Terutama di punggungnya, ada tiga pasang sayap seputih salju yang terentang, di mana ada gaya cahaya yang kuat terkondensasi.
Enam sayap melambangkan usianya, yang hanya bisa dimiliki oleh unicorn mulia yang berusia lebih dari 100.000 tahun.
Keluarga unicorn yang mulia, berusia kurang dari sepuluh ribu tahun, tidak memiliki sayap.
Setelah Wannian akan menumbuhkan sepasang sayap pertamanya.
Dalam lima puluh ribu tahun, sepasang sayap kedua akan tumbuh.
Dalam seratus ribu tahun, sepasang sayap ketiga akan tumbuh.
Unicorn mulia berusia seratus ribu tahun tidak hanya memiliki atribut cahaya tertinggi, tetapi juga membawa sejumlah keberuntungan. Ia juga binatang keberuntungan, hampir tidak memiliki musuh alami, dan unik dalam budidaya.
Meskipun keberuntungannya tidak dapat dibandingkan dengan emas bermata tiga 猊, tetapi dibandingkan dengan kulit penyu emas, itu tidak jauh lebih baik.
Oleh karena itu, Lu Yuan berkata, ini adalah cincin roh ketujuh yang paling cocok untuk Qian Renxue, tidak ada siapa-siapa, dan ini benar.
Qian Renxue tidak akan pernah menemukan cincin roh ketujuh yang lebih baik dari ini.
“Raja Unicorn Mulia Seratus Ribu Tahun?” Qian Renxue hanya bisa berseru ketika dia melihat unicorn besar yang bersinar di depannya. Dia melihat dengan hati-hati sebentar, dan kemudian mengalihkan pandangannya ke Lu Yuan.
“Obuchi, bagaimana kamu mendapatkannya? Ini adalah keberadaan seratus ribu tahun.” Qian Renxue bertanya dengan heran.
“Apakah kamu menyukainya?” Lu Yuan tidak langsung menjawab pertanyaan Qian Renxue, tapi sedikit tersenyum dan bertanya dengan lembut.
“Tentu saja aku menyukainya, tapi Xiaoyuan, aku tidak bisa menyerap cincin roh berumur 100.000 tahun ini.” Qian Renxue pada awalnya senang, dan kemudian sedikit mengernyit seolah-olah dia telah mengingat sesuatu.

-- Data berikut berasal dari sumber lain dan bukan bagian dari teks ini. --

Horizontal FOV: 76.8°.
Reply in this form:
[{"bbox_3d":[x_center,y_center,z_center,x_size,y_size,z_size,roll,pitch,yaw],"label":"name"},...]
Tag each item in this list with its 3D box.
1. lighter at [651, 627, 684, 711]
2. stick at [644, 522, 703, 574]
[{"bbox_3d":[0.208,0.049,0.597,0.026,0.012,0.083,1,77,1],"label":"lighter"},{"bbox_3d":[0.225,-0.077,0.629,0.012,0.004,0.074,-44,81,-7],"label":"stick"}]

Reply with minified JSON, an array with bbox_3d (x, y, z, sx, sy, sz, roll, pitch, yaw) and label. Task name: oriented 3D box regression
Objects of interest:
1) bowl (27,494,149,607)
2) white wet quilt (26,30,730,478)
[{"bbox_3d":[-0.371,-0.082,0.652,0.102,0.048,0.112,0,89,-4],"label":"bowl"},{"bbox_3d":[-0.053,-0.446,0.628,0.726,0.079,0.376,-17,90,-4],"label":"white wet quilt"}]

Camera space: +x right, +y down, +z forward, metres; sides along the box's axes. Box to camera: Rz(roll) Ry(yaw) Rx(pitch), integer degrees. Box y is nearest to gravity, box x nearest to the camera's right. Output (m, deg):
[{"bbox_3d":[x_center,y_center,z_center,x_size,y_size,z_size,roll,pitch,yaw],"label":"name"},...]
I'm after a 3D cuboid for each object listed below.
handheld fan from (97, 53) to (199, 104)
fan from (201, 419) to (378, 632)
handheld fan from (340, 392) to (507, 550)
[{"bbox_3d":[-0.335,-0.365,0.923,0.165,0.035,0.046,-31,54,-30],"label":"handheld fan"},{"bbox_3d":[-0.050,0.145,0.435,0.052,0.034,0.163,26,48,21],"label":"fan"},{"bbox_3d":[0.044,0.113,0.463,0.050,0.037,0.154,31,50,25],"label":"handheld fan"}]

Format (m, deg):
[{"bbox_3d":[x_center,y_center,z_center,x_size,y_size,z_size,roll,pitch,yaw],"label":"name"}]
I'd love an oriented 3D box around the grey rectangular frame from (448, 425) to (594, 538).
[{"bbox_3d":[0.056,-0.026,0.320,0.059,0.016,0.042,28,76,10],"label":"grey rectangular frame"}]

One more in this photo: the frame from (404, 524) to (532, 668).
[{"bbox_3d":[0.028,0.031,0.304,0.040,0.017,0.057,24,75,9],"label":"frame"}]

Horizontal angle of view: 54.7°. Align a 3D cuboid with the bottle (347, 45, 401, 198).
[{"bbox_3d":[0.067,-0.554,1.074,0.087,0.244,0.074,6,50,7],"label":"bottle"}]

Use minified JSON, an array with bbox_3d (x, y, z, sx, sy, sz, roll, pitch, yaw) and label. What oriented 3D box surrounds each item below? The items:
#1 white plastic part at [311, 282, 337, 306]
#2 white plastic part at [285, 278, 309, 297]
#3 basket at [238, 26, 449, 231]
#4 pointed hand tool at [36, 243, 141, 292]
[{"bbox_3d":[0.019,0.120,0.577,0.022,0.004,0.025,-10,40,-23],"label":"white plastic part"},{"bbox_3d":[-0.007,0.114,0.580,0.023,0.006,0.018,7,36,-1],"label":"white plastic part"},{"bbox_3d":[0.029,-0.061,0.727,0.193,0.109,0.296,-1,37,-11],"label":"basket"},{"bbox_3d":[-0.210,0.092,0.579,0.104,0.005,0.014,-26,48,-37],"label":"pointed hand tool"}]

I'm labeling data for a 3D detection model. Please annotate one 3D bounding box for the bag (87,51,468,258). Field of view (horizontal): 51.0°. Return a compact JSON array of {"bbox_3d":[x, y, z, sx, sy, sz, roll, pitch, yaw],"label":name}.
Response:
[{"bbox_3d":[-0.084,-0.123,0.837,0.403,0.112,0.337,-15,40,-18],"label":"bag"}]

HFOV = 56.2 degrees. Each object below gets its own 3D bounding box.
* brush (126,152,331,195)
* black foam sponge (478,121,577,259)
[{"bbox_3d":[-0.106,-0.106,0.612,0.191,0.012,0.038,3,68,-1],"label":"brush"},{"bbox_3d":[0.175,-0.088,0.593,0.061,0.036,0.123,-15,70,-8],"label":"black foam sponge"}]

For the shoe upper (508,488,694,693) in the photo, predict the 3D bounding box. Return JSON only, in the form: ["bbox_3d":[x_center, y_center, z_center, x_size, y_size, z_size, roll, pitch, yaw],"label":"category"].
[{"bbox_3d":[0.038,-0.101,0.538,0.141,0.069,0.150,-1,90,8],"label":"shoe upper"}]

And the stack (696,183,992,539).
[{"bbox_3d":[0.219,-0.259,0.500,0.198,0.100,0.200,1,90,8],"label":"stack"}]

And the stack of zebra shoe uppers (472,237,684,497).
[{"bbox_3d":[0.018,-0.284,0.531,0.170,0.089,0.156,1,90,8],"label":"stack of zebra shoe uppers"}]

“Siapa bilang kamu tidak bisa menyerapnya, pernahkah kamu mendengar kata pengorbanan?” Lu Yuan berkata dengan ringan.
“Korban, akankah rela berkorban untukku?” Qian Renxue bertanya dengan tidak percaya.
Akankah jiwa binatang seratus ribu tahun berkorban untuk orang lain dengan begitu mudah?
“Apakah kamu bersedia berkorban padanya?” Lu Yuan bertanya dengan tenang, melihat ke arah unicorn yang besar dan agung.
“Ya!” Suara unicorn yang bersinar itu berdering.
Sebagai monster berjiwa 100.000 tahun, Glory Unicorn dapat berbicara dengan normal.
“Nuo, katanya mau.” Melihat Qian Renxue, Lu Yuan tertawa pelan.